X Marks the Spot

 

A famous Christian scripture (Matthew 6:21) says, “Where your treasure is, there will your heart be also.” In context, this means one should set aside worldly treasures for spiritual ones. But in a sort of reverse engineering, I have often thought that my treasure lay where my heart was. To find my treasure, I needed to know my heart.

When I made my decision to go to medical school, I did it by reading What Color is Your Parachute? —  a book for career changers and job seekers. I went to my local library in Somerville, NJ, sat at one of the big round blond-wood tables, and worked my way through the exercises in the book.

Treasure Map

Despite being an introvert, I learned that I enjoyed working with people. I enjoyed working on teams. And to my surprise, I didn’t want to be just a team member, I wanted to be a team leader.
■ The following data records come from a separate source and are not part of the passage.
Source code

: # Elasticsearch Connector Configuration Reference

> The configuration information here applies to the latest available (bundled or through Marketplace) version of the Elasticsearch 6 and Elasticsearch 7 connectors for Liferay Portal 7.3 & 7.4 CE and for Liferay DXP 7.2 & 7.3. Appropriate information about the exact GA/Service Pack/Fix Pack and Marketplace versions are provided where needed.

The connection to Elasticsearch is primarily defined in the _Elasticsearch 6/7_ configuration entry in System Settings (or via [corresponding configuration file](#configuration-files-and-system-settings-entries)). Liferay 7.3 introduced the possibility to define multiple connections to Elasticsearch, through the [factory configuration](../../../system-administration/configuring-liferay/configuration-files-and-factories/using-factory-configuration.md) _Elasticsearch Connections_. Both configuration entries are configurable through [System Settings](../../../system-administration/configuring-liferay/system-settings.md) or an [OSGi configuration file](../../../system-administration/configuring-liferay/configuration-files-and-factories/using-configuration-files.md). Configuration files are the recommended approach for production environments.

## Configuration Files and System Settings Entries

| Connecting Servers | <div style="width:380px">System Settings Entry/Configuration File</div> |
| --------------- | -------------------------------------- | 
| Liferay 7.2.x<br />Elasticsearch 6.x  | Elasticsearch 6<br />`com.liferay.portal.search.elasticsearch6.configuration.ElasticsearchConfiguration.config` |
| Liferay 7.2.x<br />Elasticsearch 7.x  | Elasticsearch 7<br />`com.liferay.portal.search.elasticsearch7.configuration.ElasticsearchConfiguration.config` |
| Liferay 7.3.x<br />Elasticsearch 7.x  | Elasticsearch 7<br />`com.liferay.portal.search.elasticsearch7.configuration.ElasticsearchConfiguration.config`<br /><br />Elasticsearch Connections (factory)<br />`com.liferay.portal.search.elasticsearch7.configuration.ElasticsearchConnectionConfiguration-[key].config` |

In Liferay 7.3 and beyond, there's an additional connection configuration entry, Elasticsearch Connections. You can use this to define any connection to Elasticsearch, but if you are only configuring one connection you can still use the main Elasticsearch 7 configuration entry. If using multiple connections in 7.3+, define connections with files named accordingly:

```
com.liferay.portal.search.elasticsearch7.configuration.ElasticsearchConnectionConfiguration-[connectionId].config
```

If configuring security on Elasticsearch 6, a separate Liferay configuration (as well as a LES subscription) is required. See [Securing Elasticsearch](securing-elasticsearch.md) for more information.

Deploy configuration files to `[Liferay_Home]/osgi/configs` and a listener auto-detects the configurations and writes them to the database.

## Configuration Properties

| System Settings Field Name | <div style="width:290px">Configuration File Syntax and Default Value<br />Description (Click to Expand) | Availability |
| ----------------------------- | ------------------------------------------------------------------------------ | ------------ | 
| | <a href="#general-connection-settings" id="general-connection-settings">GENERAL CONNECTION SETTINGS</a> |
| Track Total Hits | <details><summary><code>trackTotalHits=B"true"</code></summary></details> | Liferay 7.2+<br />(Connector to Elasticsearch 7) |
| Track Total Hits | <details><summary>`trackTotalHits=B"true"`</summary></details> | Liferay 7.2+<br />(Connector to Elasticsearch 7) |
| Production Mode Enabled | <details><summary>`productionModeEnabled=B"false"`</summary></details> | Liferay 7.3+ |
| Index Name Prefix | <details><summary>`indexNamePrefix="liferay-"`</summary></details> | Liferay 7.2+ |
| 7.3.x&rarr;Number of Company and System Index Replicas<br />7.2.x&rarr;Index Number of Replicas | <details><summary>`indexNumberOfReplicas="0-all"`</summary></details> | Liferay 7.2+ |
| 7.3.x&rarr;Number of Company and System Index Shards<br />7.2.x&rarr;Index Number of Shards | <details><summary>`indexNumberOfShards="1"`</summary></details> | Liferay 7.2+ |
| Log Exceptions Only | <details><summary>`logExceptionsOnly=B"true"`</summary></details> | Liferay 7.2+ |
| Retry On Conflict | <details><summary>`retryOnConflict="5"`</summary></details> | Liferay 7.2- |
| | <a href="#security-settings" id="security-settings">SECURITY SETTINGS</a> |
After more research, I decided I wanted to be an osteopathic physician. Based on what I read, osteopaths had a more holistic approach to their patients, which appealed to my idealistic view of who I wanted to be. I didn’t know any physicians personally. No one in my family was a physician. I was what we would now call a “first gen.”

An Expedition

I devised a project plan. Study for the MCATs. Take the MCATs. Apply. I applied to only one school, the one which was located 20 minutes from where I was living. I wasn’t looking beyond the first two years of medical school. During my clinical years, I would have to move to southern New Jersey, almost two hours away.

And the path was hard, very hard. Yet I’ve never regretted the decision to become a healer, to seek a team, to become a leader of that team. I’ve retired from seeing patients, but I’m still on a similar path. Writing and facilitating writing groups heals me and those I work with. I still work on teams in my writing groups. But we rotate the leadership. I’ve learned where my treasure is. X marks the spot.